WORK TO COMPLETE:
[A] Please reproduce word for word the part of the court report between "Lawal had brought" and "of his body.", inclusive.
[B] Summarize the court report in two sentences.

PASSAGE GIVEN:
◆ ◆ ◆ ◆
Four of Salako’s accomplices, including Akeem Shotayo, Akeem Akinbowale and Kazeem Oloyede, bagged two to seven years jail terms, respectively.

Salako was sentenced to death by Justice Abiodun Akinyemi for killing the child in a gruesome manner on March 9, 2013 and severing his head, palms and private parts, which he packed in a polythene bag.

In the suit marked AB/22C/15 filed against the convicts by the Chief State Counsel, Mrs O.A Lawal, all the four, except Salako, the first accused person, who was charged for murder of the boy, were charged for being in possession of human skull and remains.

Lawal had brought no fewer than six witnesses to the court, including the mother of the victim, to testify against the accused persons over the unlawful murder of the minor and the dismemberment of his body.

In his judgment, Justice Adeyemi sentenced Salako, who he said could not provide a reasonable evidence on how he got the severed head and palms of the 7-year-old minor, to death for killing the boy.
◆ ◆ ◆ ◆
EXTRACTED RECORDS:
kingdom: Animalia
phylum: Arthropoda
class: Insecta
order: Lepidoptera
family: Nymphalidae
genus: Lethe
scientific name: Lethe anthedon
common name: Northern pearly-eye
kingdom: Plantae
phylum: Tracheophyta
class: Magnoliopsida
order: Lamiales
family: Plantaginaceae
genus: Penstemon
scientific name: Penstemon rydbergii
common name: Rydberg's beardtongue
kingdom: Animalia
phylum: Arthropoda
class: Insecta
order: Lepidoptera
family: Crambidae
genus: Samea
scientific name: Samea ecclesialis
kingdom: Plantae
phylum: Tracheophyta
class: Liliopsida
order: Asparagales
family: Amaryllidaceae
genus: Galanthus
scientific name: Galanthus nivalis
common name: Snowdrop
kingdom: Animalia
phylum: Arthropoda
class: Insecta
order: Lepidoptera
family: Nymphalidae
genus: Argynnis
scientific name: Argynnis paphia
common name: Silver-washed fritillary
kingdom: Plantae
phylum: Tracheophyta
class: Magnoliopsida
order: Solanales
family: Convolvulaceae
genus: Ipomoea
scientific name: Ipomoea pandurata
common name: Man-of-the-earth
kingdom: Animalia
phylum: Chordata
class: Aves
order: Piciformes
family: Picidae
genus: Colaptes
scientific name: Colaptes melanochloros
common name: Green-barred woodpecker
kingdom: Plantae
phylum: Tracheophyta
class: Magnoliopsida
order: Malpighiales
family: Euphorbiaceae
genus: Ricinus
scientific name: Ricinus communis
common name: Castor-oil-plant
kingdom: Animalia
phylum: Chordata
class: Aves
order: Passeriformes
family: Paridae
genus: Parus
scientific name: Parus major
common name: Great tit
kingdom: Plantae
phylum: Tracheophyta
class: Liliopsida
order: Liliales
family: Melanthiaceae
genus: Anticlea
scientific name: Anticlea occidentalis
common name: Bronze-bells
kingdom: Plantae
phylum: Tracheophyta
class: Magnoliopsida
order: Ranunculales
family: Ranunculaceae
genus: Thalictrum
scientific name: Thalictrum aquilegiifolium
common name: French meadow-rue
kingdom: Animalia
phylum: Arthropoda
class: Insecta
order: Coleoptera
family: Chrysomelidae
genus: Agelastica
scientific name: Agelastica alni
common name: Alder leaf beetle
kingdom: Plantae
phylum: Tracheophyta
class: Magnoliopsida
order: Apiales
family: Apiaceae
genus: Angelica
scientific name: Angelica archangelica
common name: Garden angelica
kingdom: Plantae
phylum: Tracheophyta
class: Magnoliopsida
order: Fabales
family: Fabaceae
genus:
◆ ◆ ◆ ◆
EXPECTED OUTPUTS:
[A]
Lawal had brought no fewer than six witnesses to the court, including the mother of the victim, to testify against the accused persons over the unlawful murder of the minor and the dismemberment of his body.

[B] Salako was sentenced to death for killing a 7-year-old boy on March 9, 2013, and cutting off his head, palms and private parts. Chief State Counsel Mrs O.A Lawal brought at least six witnesses, including the victim's mother, and four of Salako's accomplices received jail terms of two to seven years.